Corona bietet ideale Voraussetzungen für Verschwörungsgeschichten
Die Coronakrise bietet einzelnen Verschwörungsideologen gerade ideale Bedingungen. Zum Beispiel Ken Jebsen in Stuttgart vor einer Woche. "Mein Name ist Ken Jebsen, und meine Zielgruppe bleibt der Mensch", ruft er von einer Bühne. Im Netz agitiert er gegen vermeintliche Zwangsimpfungen: "Man kann Sie dann einfach impfen, ob Sie wollen oder nicht. Man kann Sie also mit Gift vollpumpen, ob Sie wollen oder nicht. Eine solche Regierung, die das fordert, die gehört hinter Gitter! Ich erwarte euch auf der Straße. Und ich lass' mich für diesen Scheiß auch verhaften, okay?", äußert er sich in einem Video. Als Grusel-Joker geschminkt gibt er den Angstschürer.
Demagogen schüren Ängste
Dabei haben die Menschen, die jetzt auf die Straße gehen, schon Ängste genug. Und genau die werden von Demagogen benutzt, so Nocun: "Wenn ich erzähle, es gibt eine Lügenpresse, eine große Verschwörung, alle, die mich kritisieren, sind Teil einer Verschwörung, dann kann ich die natürlich gegen alle Einflüsse von außen abschirmen. Und ich kann sie zusätzlich radikalisieren, in dem man sagt: Es macht keinen Sinn, sich politisch zu engagieren, Wahlen sind sowieso gefälscht, dann bleibt als letzter Schritt, den man gehen kann eben: Gewalt."

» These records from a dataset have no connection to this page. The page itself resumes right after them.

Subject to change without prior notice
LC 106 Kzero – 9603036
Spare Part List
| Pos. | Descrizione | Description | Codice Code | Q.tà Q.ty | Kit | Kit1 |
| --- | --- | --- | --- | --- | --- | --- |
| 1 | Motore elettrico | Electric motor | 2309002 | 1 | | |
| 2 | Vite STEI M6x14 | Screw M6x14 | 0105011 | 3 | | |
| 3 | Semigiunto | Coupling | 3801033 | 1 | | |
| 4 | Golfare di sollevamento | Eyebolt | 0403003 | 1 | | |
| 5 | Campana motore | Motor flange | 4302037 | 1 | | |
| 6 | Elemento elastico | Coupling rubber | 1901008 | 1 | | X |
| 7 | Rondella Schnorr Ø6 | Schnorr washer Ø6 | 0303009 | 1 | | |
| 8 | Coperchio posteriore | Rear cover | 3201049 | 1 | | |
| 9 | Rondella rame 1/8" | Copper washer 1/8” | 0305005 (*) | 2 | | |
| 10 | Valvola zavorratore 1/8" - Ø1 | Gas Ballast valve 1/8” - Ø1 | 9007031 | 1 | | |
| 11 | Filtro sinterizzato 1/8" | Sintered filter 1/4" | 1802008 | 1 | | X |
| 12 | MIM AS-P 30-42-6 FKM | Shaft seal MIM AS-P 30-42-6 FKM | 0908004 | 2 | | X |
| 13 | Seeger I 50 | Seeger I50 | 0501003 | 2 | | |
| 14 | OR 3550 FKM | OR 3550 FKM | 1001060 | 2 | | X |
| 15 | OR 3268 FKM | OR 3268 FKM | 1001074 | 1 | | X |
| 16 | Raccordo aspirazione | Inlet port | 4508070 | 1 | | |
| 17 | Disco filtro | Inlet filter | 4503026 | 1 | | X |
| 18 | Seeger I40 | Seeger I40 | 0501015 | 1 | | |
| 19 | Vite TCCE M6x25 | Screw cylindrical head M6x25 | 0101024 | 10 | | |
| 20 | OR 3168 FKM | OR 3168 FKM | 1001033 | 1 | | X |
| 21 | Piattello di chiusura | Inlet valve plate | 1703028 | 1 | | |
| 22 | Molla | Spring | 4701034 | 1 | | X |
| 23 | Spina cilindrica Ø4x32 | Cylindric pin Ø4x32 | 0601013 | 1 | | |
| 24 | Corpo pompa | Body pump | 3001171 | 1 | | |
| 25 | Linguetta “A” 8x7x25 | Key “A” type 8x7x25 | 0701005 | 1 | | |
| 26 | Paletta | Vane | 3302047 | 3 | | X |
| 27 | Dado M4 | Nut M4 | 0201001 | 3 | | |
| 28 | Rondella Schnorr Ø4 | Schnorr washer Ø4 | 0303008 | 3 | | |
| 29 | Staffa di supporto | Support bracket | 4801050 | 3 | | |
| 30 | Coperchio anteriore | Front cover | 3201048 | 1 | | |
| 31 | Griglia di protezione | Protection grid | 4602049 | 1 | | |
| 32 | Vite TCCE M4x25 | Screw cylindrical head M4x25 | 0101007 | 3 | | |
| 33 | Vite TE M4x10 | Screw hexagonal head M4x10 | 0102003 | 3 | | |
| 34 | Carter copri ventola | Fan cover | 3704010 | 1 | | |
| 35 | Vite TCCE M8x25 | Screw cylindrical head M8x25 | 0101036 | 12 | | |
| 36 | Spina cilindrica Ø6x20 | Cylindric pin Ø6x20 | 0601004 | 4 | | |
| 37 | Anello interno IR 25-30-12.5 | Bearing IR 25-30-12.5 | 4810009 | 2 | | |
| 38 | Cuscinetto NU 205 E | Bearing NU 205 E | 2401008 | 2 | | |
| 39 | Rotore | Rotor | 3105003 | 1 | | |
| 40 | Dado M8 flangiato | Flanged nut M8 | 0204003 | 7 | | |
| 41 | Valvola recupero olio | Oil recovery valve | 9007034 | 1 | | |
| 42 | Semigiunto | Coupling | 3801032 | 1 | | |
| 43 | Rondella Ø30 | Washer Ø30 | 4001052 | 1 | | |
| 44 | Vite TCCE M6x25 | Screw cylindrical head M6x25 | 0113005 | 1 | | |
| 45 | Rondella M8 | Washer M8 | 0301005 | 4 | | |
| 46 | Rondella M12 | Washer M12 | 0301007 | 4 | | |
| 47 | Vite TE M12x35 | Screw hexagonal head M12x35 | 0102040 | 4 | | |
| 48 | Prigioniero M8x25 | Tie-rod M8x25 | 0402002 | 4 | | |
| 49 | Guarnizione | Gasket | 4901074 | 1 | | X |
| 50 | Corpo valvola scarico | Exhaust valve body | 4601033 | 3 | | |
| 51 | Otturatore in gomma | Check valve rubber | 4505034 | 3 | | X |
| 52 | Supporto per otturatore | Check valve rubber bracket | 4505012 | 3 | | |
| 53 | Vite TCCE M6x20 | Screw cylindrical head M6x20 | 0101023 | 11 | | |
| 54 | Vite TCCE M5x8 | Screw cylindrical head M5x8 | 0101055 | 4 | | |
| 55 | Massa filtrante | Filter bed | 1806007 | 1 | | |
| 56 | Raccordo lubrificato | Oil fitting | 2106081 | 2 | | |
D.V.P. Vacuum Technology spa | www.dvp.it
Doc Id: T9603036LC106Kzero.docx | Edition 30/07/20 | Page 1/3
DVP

Der Attentäter von Christchurch in Neuseeland tötete aus rassistischen Verschwörungsmotiven gegen alle Menschen mit dunkler Hautfarbe. Der norwegische Terrorist Anders Breivik glaubte an eine wirre Weltordnung. Und der Attentäter von Hanau gab an, dass fremde Mächte ihn steuerten.
Die Gefahr von Hetzkampagnen
Wer jetzt gegen den Lockdown auf die Straße geht, sollte sich besser nicht vor einen Karren spannen lassen. 1933 stand der Reichstag in Flammen. Die Nazis sprachen von einem "kommunistischen Verschwörungskomplott". "Während der NS-Zeit hat die Mehrheit der Bevölkerung in Deutschland an eine angebliche jüdische Weltverschwörung geglaubt", sagt Nocun. "Ohne diese Hetzkampagne wäre der Holokaust in dieser Form wahrscheinlich auch nicht möglich gewesen. Und das zeigt, dass wir wirklich aufpassen müssen, dass gerade rassistische und antisemitische Verschwörungserzählungen nicht wieder in der Mitte der Gesellschaft verfangen."
Bleibt am Ende die goldene Regel dieses verflixten Jahres: Abstand halten. Auch im Kopf!